I will adjust the test case to use "fixed ids" just for fun and ill report back if it changes but the direction your going i would expect on the third run the size to increase again and then with the 4th etc etc. I dont see that!!

sanne.grinovero · **Posted:** Wed Aug 08, 2012 12:29 pm

you're right, the Massindexer starts its job with a purge operation to cleanup the existing index so you should not be accumulating the previous run documents, but they will still take disk space as previously reserved for the index.

This might be useful to read, especially the note about "additional transient disk usage"
http://lucene.apache.org/core/3_6_1/api/all/org/apache/lucene/store/MMapDirectory.html

The memory mapped Directory aggressively reserves space, but is not eager to give the space back to the system; for sure when the MassIndexer starts even if it performs a purge the space is not immediately reclaimed; to attempt to reclaim this space Hibernate Search issues an optimize command to the backend after the initial purge, but this might not be effective on all systems.

I wouldn't be too concerned about Lucene occasionally taking twice the expected space: that's a requirement you have anyway to be able to merge new segments appropriately. Of course this is a problem if you observe 3x, 4x, and higher disk space consumption, but do you? I can't reproduce it on my Linux workstation. Are you on Windows?

lovelyliatroim · **Joined:** Thu Oct 08, 2009 10:34 am **Posts:** 55

Quote:

I wouldn't be too concerned about Lucene occasionally taking twice the expected space: that's a requirement you have anyway to be able to merge new segments appropriately.

Ok this is probably what i see. However when i optimize the index i would expect the index to go back to in and around its original size. Or maybe this is where my understanding is wrong. I take it this isnt the case???

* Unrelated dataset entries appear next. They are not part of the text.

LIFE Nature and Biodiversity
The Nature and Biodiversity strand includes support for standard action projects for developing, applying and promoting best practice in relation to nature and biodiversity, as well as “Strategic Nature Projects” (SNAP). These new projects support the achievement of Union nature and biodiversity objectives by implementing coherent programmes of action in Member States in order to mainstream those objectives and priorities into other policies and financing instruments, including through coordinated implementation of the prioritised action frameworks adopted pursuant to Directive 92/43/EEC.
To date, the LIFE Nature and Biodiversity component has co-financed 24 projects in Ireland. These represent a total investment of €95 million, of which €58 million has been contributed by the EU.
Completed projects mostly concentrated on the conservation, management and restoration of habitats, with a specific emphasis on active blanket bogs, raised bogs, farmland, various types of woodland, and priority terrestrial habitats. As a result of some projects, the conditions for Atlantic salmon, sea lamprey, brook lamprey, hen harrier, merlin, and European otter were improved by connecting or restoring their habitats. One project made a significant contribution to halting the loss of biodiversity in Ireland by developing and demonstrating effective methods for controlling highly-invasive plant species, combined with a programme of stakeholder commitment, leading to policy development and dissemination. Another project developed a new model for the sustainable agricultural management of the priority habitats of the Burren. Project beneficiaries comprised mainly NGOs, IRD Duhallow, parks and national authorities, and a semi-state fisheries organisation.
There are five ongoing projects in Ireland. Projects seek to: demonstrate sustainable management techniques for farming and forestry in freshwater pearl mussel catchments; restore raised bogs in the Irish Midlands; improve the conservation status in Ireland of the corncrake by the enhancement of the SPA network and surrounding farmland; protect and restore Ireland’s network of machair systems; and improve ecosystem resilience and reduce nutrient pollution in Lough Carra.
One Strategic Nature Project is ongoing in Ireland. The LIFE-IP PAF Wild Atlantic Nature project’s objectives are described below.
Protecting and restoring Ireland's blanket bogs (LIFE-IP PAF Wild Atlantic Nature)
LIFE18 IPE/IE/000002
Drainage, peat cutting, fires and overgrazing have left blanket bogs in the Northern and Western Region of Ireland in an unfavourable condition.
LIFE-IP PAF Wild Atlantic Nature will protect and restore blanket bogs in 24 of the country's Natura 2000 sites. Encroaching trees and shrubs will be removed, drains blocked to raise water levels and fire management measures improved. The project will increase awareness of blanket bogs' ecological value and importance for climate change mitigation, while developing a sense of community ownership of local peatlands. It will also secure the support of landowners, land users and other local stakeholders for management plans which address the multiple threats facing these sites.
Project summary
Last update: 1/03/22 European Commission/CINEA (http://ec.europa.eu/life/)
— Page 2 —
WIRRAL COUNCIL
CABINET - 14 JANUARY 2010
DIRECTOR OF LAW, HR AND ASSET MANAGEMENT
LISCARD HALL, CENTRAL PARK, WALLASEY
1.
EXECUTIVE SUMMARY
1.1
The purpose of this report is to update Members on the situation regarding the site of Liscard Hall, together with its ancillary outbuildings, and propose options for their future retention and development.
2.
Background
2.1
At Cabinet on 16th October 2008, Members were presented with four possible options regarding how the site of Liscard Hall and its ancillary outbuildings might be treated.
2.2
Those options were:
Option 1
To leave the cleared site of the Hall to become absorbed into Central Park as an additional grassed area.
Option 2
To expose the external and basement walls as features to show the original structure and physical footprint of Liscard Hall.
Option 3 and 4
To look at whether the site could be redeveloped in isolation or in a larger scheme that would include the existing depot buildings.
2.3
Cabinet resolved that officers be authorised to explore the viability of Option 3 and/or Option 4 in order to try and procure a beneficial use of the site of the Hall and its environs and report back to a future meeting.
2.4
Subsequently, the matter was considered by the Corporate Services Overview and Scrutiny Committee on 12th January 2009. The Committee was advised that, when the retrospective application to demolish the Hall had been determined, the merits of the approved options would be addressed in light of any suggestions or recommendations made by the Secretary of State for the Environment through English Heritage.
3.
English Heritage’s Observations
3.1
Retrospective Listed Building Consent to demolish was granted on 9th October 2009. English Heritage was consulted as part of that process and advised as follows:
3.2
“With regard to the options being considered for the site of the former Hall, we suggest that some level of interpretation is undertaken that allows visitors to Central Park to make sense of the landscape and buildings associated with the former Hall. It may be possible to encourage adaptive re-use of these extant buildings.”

Also in the test case on the first run, i do a mass index 5 times but when it is finished, it is always the same size. So there is no issue with merging and extra size needed during the first run. What i mean by this, i would expect the need to merge segments when doing the batch index over and over but at the end of the run, it is always the same size.

Quote:

Of course this is a problem if you observe 3x, 4x, and higher disk space consumption, but do you?

No just double.

Quote:

I can't reproduce it on my Linux workstation. Are you on Windows?

Im on windows but linux is our test/prod environments. I shall run the test case on our linux box just to see it for myself but what i do see in our linux environments is that our index of 15g doubles to 30g over a period of time. Hence why im looking at this. I would expect the master to expand when updates and new entries are applied but once optimized i would expect it to be not too far off the original index size.

lovelyliatroim · **Joined:** Thu Oct 08, 2009 10:34 am **Posts:** 55

Quote:

I can't reproduce it on my Linux workstation.

I gave it a run on the mac and your right, i dont see it. So seems the test case is only for windows. Like i said, i see doubling of our index off our linux boxes and im just trying to understand why i see it. I thought the test case was a lead but back to the drawing board. Will see if i can preproduce this behaviour off one of our linux boxes.

Cheers Sanne,
LL

sanne.grinovero · **Posted:** Thu Aug 09, 2012 12:50 pm

thanks LL!

Before you get digging too deep, did you try the 4.1.1 in production already? As I mentioned, we *had* a leak before.